Decisions often "short-circuited"
The emphasis of the paper is on the process by which decisions are reached.
"Part of what we're suggesting is that we often short-circuit the process by going immediately to the question, 'What would the patient have wanted?' which we know we can't know very well," he explains. "But we can know better, and the family members or other loved ones are the experts on knowing who the person is, what the person is like, [and] what their values are. It's not the job for the clinician to judge what those values are authentically, but I think the family or other loved ones are experts at that.
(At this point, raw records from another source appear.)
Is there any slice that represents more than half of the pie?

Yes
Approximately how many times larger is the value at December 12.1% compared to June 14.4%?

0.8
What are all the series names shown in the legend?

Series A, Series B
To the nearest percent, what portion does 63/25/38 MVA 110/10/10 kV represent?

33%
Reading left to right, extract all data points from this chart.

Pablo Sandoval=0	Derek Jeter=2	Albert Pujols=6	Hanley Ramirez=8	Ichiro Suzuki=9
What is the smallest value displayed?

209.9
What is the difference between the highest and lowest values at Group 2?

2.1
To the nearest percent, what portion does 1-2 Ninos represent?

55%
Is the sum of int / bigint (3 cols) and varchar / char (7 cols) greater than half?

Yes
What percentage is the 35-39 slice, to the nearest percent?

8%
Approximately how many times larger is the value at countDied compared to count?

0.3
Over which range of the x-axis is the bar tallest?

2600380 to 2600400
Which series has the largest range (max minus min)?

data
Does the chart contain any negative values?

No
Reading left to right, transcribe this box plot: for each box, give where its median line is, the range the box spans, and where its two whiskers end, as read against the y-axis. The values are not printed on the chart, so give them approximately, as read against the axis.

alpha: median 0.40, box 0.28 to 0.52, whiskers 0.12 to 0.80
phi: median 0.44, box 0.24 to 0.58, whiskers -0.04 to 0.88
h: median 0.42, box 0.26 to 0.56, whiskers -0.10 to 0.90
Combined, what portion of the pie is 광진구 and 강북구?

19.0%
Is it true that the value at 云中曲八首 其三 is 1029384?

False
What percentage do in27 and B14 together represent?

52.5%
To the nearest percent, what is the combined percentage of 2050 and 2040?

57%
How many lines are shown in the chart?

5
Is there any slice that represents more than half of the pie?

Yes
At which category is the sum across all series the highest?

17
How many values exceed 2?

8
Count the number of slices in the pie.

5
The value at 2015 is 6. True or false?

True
And the current system ignores that kind of knowledge that almost all families have of their own loved ones."
The traditional U.S. model for decision-making of substituted judgment "can be insensitive to familial and cultural values, and most patients do not want strict substituted judgments," Sulmasy writes.
Physicians participate in decisions
In the "substituted interest and best judgments model" set forth by Sulmasy and Lois Snyder, JD, of the Center for Ethics and Professionalism, American College of Physicians in Philadelphia, "decision making is shared with [the physician], rather than delegated to, the surrogate," according to the paper.
In the paper, the authors note, "Delegating decisions to surrogates leaves families less satisfied and more distressed than when they receive a clinical recommendation."
And that is not because of the supposed authority of the physician, Sulmasy says.
"I think it's because people feel in some ways abandoned to their own autonomy; they feel lonely making the decision alone," he says. "And sort of saying, 'It's not my [the physician's] decision really isn't as helpful to family members, even though they have ultimate authority. The physician making a recommendation seems to be helpful to [surrogates], at least in qualitative studies that have been done when people have talked about the experience."
Advance directives still have role
While "documents still have a large role" under this suggested model, advance directives serve only as a "guide, providing critical information but also stating whether patients intend their preferences to be followed strictly or loosely and who should be involved in making decisions.
"Above all, encouraging discussions with loved about the process of decision making becomes central to advance care planning," the authors write.
The paper also notes some possible objections to the suggested model, such as its potential to reintroduce physician paternalism, as well as potential conflicts between surrogates and physicians when a suggested series of questions/conversations does not occur with surrogates.
Without such conversations with the surrogate and about the patients' values, sometimes "the decision-making escalates into a sort of power struggle and sort of highlights the distrust between surrogates and physicians when this kind of conversation is short-circuited," Sulmasy tells MEA. "Or, family members can be actually in anticipatory mourning; they're really grieving. They, at some level, know that the person is dying, and a failure to attend to that can again masquerade as an ethical problem later down the line."
The authors suggest that whether their model "better serves patient values and alleviates unnecessary surrogate burdens will need to be studied."
In concluding. the writers suggest that the proposed model "seems to respect patient rights and to serve each patient's unique cultural, spiritual, familial, psychological, and clinical circumstances what clinicians want to do for all patients, those who can speak for themselves and those who cannot."
Reference
- Sulmasy DP, Snyder L. Substituted Interests and Best Judgments: An Integrated Model of Surrogate Decision Making. JAMA. 2010;304(17):1946-1947 (doi: 10.1001/jama.2010.1595).
Source
- Daniel P. Sulmasy, MD, PhD, Professor of Medicine and the Divinity School, as well as Associate Director, MacLean Center for Clinical Medical Ethics at the University of Chicago.